Information on covariates (including demographics, risk factors for the study outcomes, comorbidities, concomitant medications, and predictors of RSV vaccine use) will be incorporated into the analyses.

Data source: This study will collect data from participants and the healthcare providers (HCPs) involved in their care or the care of their infants via concise data collection forms at pre-defined timepoints during pregnancy, at pregnancy outcome, and up to 1 year of infant age.

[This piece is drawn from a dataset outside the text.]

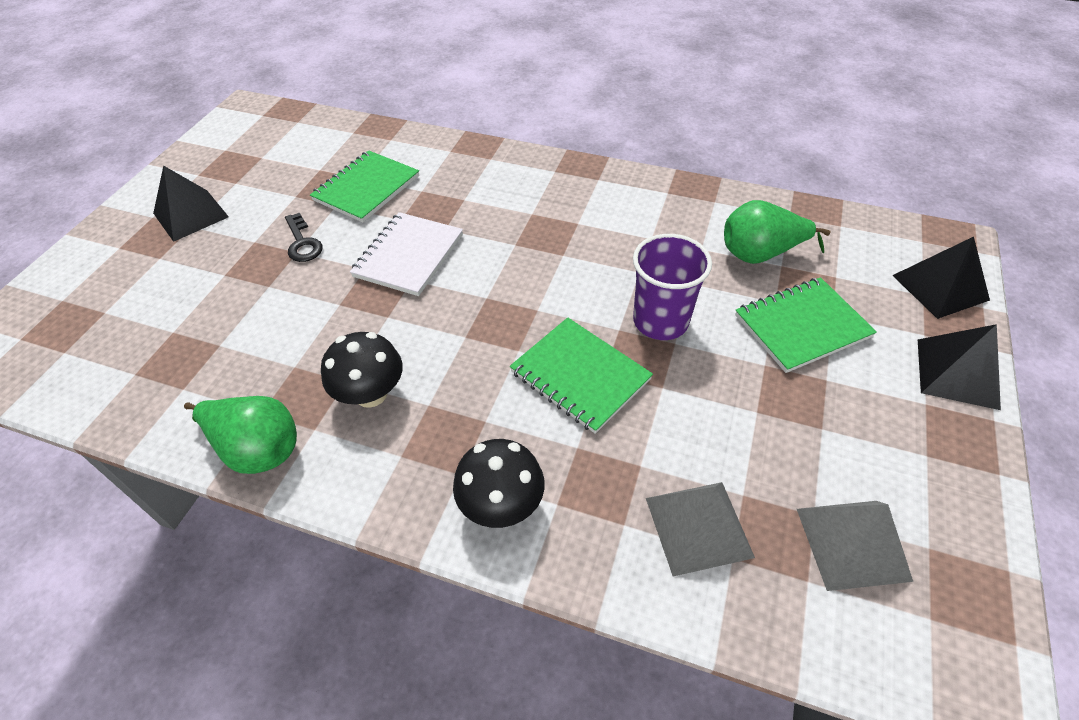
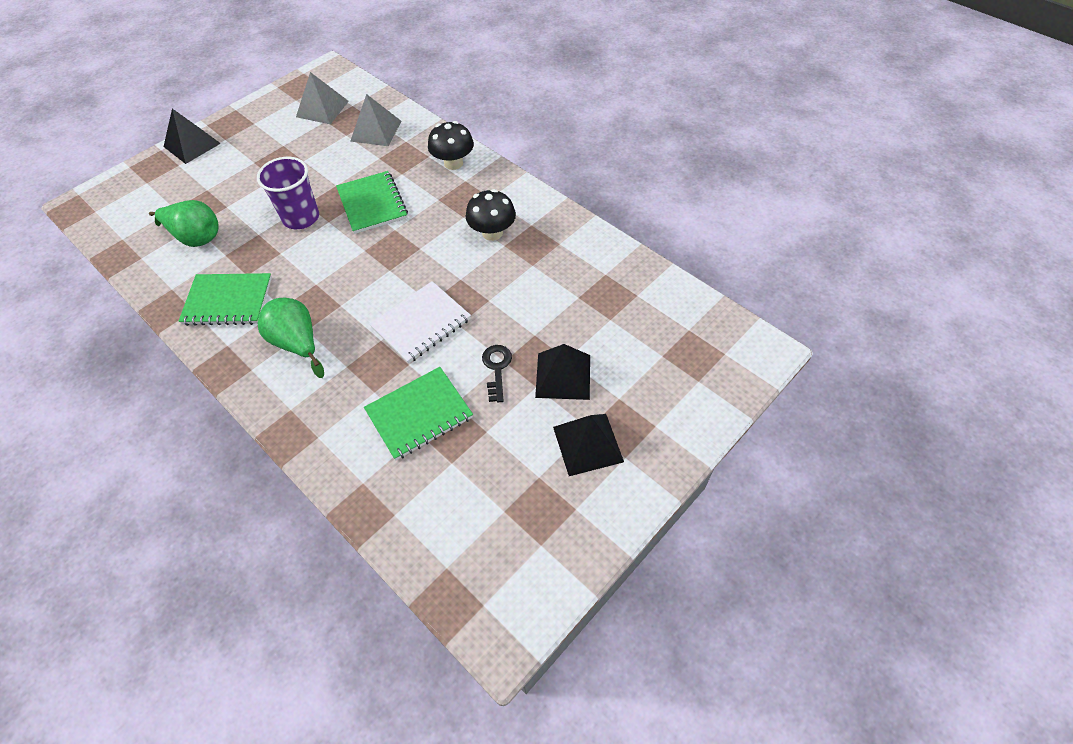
camera: 155 degrees left, 5 degrees up
green pear [184,396,297,474] -> green pear moved to [258,298,324,378]
green notebook [735,277,877,373] -> green notebook moved to [178,273,272,326]
black pyramid [892,237,990,319] -> black pyramid moved to [535,344,590,400]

Study Size: The study will aim to include 2,062total participants (1,031 per cohort) to detect a minimum risk ratio of 1.5 or greater for the primary outcome of preterm birth (fewer participants are required to detect hypertensive disorders of pregnancy), assuming equal accrual (1:1) of RSV vaccine-exposed and -unexposed participants, and accounting for exclusions from the analysis population and loss of effective sample size due to inverse probability of treatment weighting.

Data analysis: Participant characteristics will be summarized with descriptive statistics for each cohort. Comparative analyses will be conducted for each outcome if sample size permits. Supplementary analyses will be conducted that include pregnant individuals who were excluded from the analysis population (i.e., those lacking HCP confirmation of RSV vaccine exposure, pregnancy, or outcomes of interest). If sample size permits, subgroup and sensitivity analyses will be performed to examine the extent to which changes in certain methods or assumptions affect the results.

Milestones: Start of data collection is planned for 30 September 2024, and the end of data collection is planned for 30 September 2030. The final study report and analysis is projected for 30 September 2031.